His artworks are often classified as part of the new romantic movement because of the desire for the local in the unfolding globalized world. However, this reference is not intentional, as this kind of art is part of the collective memory. By investigating language on a meta-level, he tries to increase the dynamic between audience and author by objectifying emotions and investigating the duality that develops through different interpretations.
His works feature coincidental, accidental and unexpected connections which make it possible to revise art history and, even better, to complement it. Combining unrelated aspects lead to surprising analogies. By referencing romanticism, grand-guignolesque black humour and symbolism, he absorbs the tradition of remembrance art into daily practice. This personal follow-up and revival of a past tradition is important as an act of meditation.
His works are characterised by the use of everyday objects in an atmosphere of middleclass mentality in which recognition plays an important role. By using popular themes such as sexuality, family structure and violence, he often creates work using creative game tactics, but these are never permissive. Play is a serious matter: during the game, different rules apply than in everyday life and even everyday objects undergo transubstantiation.
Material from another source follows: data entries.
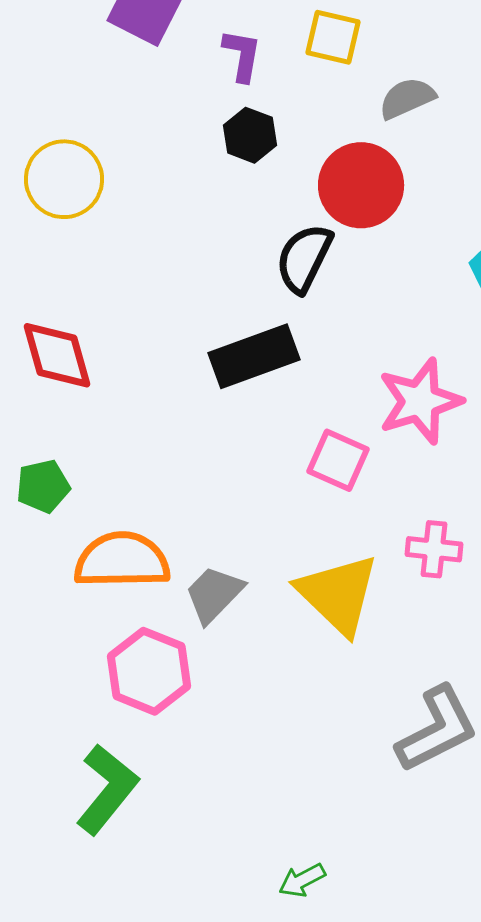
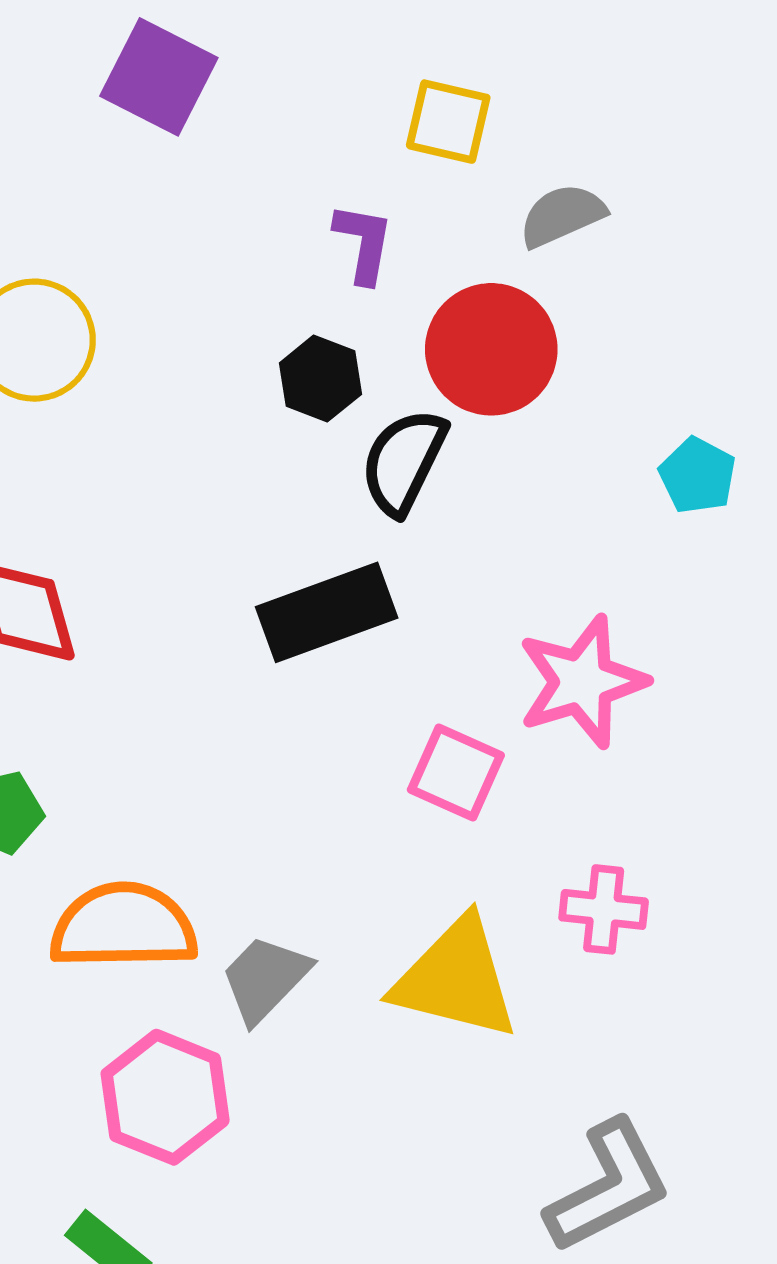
purple L-shape: (242, 55) -> (364, 243), moved
black hexagon: (250, 135) -> (320, 379), moved
yellow triangle: (338, 594) -> (456, 979), turned -30

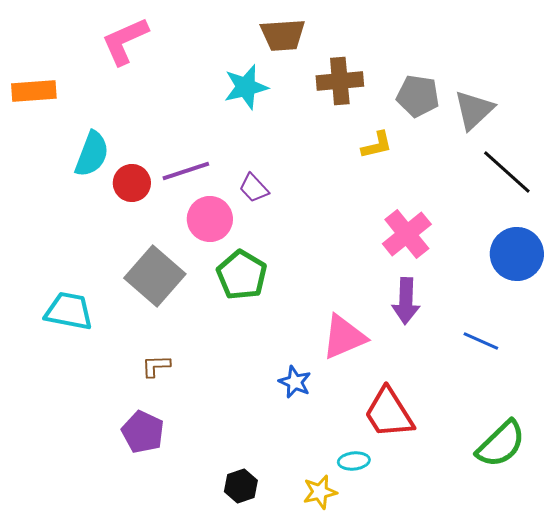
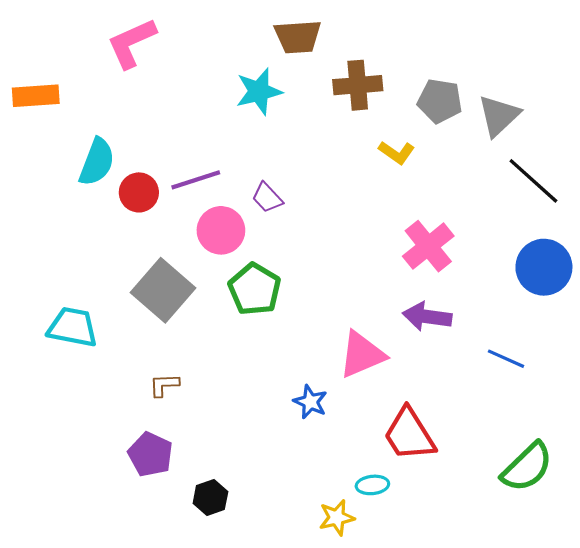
yellow L-shape: (377, 145) -> (397, 152), turned 48
purple arrow: (406, 301) -> (427, 317), turned 96
black hexagon: (241, 486) -> (210, 498), moved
His works never shows the complete structure. This results in the fact that the artist can easily imagine an own interpretation without being hindered by the historical reality. By parodying mass media by exaggerating certain formal aspects inherent to our contemporary society, he makes works that can be seen as self-portraits. Sometimes they appear idiosyncratic and quirky, at other times, they seem typical by-products of American superabundance and marketing.
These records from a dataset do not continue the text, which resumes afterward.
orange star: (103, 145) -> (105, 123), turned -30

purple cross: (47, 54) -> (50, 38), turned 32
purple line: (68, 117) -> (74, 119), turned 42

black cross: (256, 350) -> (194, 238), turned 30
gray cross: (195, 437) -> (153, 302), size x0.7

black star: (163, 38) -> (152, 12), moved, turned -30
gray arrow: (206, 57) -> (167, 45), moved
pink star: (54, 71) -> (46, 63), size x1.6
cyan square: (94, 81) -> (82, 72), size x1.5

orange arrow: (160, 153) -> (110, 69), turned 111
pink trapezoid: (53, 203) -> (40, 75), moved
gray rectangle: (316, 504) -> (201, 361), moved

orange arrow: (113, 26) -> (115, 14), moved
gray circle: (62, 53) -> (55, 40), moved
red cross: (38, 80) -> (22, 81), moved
His works often refers to pop and mass culture. Using written and drawn symbols, a world where light-heartedness rules and where rules are undermined is created. By examining the ambiguity and origination via retakes and variations, he uses a visual vocabulary that addresses many different social and political issues. The work incorporates time as well as space – a fictional and experiential universe that only emerges bit by bit.
His works focus on the inability of communication which is used to visualise reality, the attempt of dialogue, the dissonance between form and content and the dysfunctions of language. In short, the lack of clear references are key elements in the work. By contesting the division between the realm of memory and the realm of experience, he formalizes the coincidental and emphasizes the conscious process of composition that is behind the seemingly random works. The thought processes, which are supposedly private, highly subjective and unfiltered in their references to dream worlds, are frequently revealed as assemblages.
His works bear strong political references. The possibility or the dream of the annulment of a (historically or socially) fixed identity is a constant focal point. By merging several seemingly incompatible worlds into a new universe, he touches various overlapping themes and strategies. Several reoccurring subject matter can be recognised, such as the relation with popular culture and media, working with repetition, provocation and the investigation of the process of expectations.
His collected, altered and own works are being confronted as aesthetically resilient, thematically interrelated material for memory and projection. The possible seems true and the truth exists, but it has many faces, as Hanna Arendt cites from Franz Kafka. By taking daily life as subject matter while commenting on the everyday aesthetic of middle class values, he tries to grasp language. Transformed into art, language becomes an ornament. At that moment, lots of ambiguities and indistinctnesses, which are inherent to the phenomenon, come to the surface.
His works are saturated with obviousness, mental inertia, clichés and bad jokes. They question the coerciveness that is derived from the more profound meaning and the superficial aesthetic appearance of an image. Stergos Håkan Machlis currently lives and works in Stockholm.